Film's collectivity has inherently dwindled since the pre-television age. Most of the cinema I have ever seen was due to Blockbuster (out of business), Westcoast Video (out of business), and TLA (a local Philadelphia movie rental operation that has shut down more than half of its stores). These stores though didn't have the capabilities to have the swath of cinema sites like Netflix and Facets (a must have online rental service for cinephiles) have. Yet, these sites even pail in comparassion to the access torrenting has brought cinematic militants, but one cannot always find the same quality cinema you can get even from a DVD with some titles.
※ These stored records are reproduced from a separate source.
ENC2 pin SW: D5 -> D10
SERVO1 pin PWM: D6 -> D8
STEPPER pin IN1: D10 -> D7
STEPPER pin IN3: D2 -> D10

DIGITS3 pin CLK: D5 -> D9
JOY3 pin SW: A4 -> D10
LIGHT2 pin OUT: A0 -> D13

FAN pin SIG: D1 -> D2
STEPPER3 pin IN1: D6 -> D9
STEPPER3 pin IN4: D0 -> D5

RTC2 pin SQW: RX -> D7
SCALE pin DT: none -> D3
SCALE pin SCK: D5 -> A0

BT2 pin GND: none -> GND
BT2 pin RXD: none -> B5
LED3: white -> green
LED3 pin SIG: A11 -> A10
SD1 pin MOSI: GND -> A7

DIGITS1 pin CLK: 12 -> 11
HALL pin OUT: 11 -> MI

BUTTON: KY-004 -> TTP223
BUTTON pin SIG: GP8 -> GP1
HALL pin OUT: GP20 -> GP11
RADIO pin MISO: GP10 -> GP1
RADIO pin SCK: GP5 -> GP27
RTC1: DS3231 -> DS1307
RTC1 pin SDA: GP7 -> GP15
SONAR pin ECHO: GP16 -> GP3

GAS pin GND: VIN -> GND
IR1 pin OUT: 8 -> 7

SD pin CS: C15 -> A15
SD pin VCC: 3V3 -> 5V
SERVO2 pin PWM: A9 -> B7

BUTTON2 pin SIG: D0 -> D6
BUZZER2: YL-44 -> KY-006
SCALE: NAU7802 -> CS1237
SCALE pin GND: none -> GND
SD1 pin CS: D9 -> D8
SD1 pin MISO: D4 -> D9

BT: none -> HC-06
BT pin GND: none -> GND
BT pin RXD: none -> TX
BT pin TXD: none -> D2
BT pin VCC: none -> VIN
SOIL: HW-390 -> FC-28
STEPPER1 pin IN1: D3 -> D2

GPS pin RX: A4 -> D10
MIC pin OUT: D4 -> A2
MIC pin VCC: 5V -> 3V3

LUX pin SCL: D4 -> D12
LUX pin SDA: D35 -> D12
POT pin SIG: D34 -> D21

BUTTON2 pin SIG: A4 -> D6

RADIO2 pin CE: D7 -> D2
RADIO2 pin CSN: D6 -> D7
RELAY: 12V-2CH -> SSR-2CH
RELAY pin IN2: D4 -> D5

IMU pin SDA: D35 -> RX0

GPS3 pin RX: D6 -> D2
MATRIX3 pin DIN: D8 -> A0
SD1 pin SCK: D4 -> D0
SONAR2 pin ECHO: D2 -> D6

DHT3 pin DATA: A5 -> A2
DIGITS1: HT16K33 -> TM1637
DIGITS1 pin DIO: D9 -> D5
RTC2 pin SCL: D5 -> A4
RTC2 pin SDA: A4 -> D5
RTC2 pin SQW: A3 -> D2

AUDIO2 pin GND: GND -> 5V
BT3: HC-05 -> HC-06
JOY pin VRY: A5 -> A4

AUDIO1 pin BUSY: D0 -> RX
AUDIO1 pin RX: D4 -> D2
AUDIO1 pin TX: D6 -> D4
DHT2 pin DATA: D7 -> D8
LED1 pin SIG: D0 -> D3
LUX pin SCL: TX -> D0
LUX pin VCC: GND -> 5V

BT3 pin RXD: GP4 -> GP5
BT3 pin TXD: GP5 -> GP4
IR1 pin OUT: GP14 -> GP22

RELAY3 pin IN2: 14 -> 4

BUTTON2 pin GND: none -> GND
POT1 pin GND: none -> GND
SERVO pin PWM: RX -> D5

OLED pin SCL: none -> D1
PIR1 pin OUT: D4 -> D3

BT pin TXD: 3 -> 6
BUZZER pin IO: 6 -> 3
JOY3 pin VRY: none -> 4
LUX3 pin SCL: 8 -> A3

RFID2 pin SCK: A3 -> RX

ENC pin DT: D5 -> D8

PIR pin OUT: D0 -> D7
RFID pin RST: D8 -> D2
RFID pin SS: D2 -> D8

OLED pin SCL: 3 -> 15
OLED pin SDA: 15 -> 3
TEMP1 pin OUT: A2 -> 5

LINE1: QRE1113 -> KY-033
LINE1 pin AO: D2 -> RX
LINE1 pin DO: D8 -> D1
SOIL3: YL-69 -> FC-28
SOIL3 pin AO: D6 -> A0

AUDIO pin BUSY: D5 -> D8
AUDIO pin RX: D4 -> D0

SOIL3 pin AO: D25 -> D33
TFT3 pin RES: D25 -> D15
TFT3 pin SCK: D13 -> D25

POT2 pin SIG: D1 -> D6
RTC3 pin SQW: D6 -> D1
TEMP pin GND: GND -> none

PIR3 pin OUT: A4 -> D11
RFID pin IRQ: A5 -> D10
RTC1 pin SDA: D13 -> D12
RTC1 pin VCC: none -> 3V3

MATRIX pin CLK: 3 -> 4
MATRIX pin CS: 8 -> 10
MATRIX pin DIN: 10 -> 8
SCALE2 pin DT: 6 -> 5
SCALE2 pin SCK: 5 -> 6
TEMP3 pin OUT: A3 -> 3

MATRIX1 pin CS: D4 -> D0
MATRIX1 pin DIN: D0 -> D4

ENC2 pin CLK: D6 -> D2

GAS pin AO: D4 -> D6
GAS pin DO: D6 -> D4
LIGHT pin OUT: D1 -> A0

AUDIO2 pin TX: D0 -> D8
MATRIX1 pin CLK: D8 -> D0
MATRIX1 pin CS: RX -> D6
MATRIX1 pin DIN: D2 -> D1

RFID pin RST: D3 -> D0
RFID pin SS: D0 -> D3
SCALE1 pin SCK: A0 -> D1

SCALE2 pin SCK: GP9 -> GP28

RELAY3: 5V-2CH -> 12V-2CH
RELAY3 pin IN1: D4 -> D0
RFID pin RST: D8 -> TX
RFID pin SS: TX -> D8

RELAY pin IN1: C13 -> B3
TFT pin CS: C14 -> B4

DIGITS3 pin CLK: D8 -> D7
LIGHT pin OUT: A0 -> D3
Yet, you can get films that Facets doesn't even have, but ultimately the interlacing found with most DVD's beats even the highest quality torrent.

After going to movies multiple days a week out in Hollywood, I found a major appreciation for the theater experience. Films shot on 35mm, obviously should be seen in that medium. Then bathing in the luminescence of the screen with fellow cinephiles, at excellent theaters like Tarantino's New Beverly, MOMA-LA, The Cinefamily, etc., was a much more rewarding experience than watching something alone in my mother's basement. Still, even at classic films, there wasn't a full crowd even in the global epicenter of cinema. Even there some outfit, like Shooting Wall, was needed to connect cinephiles and strengthen their cinephila. What I'm getting at though is we're in a new age, one where we must embrace the immense distributional options by the internet, but re-strategize our exhibition-collective methods to not let cinematic obsession die.


  1. Now that Hollywood has declared war on us and is desperately trying to save itself from its inevitable destruction, I feel like it's only going to get worse for cinephiles unless we speak out in protest.
    Hollywood's innate monopolistic lust for greed and fear of the internet will be their eventual demise. They are putting up a good fight though, manipulating the legal system for their advantage to put online streaming services out of business ( and legally incriminating P2P file sharing sites. In this current climate, when do we finally say enough is enough? Soon hopefully?

    Why are their not angry mobs with torches and pitchforks burning down MPAA offices and drawing and quartering their executives in the streets with their own $100,000.00 cars?

  2. Hello Anonymous,

    I do agree that Hollywood is trying to strangle the last life out of any cinematic cinema. For example, their corporate cohorts in the television wings of their studios are only making reality television. Why? They don't have to hire union labor.

    That said, there is a general neo-liberal downward pressure against the industry, to make them suffer for the lost revenues in piracy. When they are still making astronomical profits. Yet, Hollywood has always been more akin to the airline or restaurant industry than other arts, in the sense that it generally has always been high risk. Reality shows though that Hollwood has always been a monopoly and the way the capitalists running the show think they can combat the chaos of the market is by force feeding us their event-Blockbuster-film minority output every year.

    So, there is definite truth to what you're saying, but I think Big Hollywood can continue even if they destroy small indie cinema, if torrent sites persist, etc. What is the option then to displace it with good cinema? We need to re-group and re-strategize.

  3. I agree that Big Hollywood, being the parasite it is, can persist indefinitely as long as we agree to host it. However, as of now, they are putting their own foot in their mouth, so to speak. What we need is a cultural revolution. A major cinematic uprising against the tyrannical capitalist forces that control what people see and hear. The time is nigh for cinematic cinema to prevail.

    Nonetheless, I applaud your efforts wholeheartedly. Shooting Wall is a step forward.

    Btw, did you receive "The Mother and the Whore" yet?

  4. I know who you are! And yes, I just received "THE MOTHER AND THE WHORE" expect a some adulation thrown your way very soon.

    and I agree with all you're saying. A cultural revolution is in order. Yet, with film it seems to need cultivation, as those into cinema have been bombarded with nonsense films for so long, they have become desensitized, which only hurts them in the long run. As how many times can cinephiles hear something is 'weird' or 'slow'? When in actuality, those weird slow films constitute some of the most enriching viewing experiences. Lets work, tactically, through theory and action, to let cinematic cinema prevail. But yeah, general intellectual terroristic rage is pretty sweet too (ha).

    Thanks though for the kind words. Keep up the rage and keep commenting.